Death and grief are not subjects that readers are eager to read about, and as Leslee Tessmann writes in Sacred Grief these are topics most people avoid at all costs. She acknowledges that she was the same way, and for years she saw grieving as something one had to do “…  and by no means was it a choice or entered into willingly.”

The book is as much memoir as it is self-help and the first chapter relates all of the author’s experiences with loss and how she finally came to the concept of “Sacred Grief.” It is well written with engaging language, but quite a bit of the information was already stated in the Introduction.

That tendency to repeat information and concepts was the one flaw I found in the book. For instance she writes it the ninth chapter about how, when we are in the deep pain of grief, we instinctively want someone to share that pain with us. It is too big and too strong to bear alone. She makes that point concisely by writing, “When we are in our own pain, sadness and grief, the one thing all human being desire, whether we are willing to admit it or not, is to have someone share it with us. We don’t want them to fix of change things: we just don’t want to be alone.”

Too bad she couldn’t have let that statement stand alone without having to restate it several other ways in the next few paragraphs before getting to the point that we need to be the kind of friend or relative who just listens to one who is grieving.
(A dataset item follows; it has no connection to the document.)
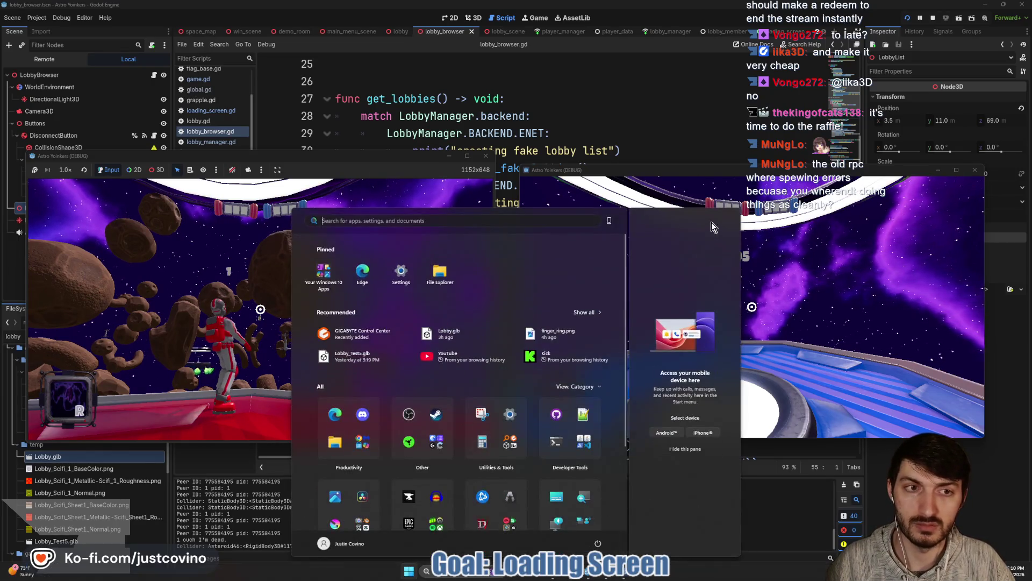
Step: Stop the games, expand the debugger to read the missing-node errors, then clear them
left_click(925, 17)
Forget the platitudes and all the other well-meaning things we are apt to say because it hurts us to see someone else in pain.

Despite this tendency to belabor points and repeat information, this is a book well worth reading for discovering how we can be emotionally healthier by treating our grief as sacred. By that, the author means that we should honor the grief we feel at the loss of a loved one. She also points out the differences between the Eastern and Western approaches to grief, and how Westerners could benefit by seeing grief “as a healing energy full of just as much love, joy and honor as pain and suffering.”

Tessmann believes that our relationship with grief begins with how we choose to define it. If we define it as sacred, then our relationship to it will be different than when we define it as painful, hard, impossible, or all the other standard attributes. She writes that having a sacred context to grief allows us to experience the ebb and flow of grief as an essential life process.

Other helpful information includes some of the myths about grief that often determine how we react. One of the major ones is the belief that at a certain point we should be finished with the grief. Years after a major loss we may be suddenly overcome with sadness and if we let the myth dictate, we would banish the sadness. If we let “sacred” dictate, we will acknowledge the sadness, embrace it for a time, then let it go.

Leslee Tessmann lectures and teaches workshops on the concepts explored in her book, as well as on spirituality, communication and recovery issues. Her college education focused on psychology and sociology and fueled her intrigue with the complexities of the human brain and mind.

“Sacred Grief: Exploring a New Dimension to Grief”

ISBN 9781932690538

Loving Healing Press, 2008 can be purchased through local or online bookstores.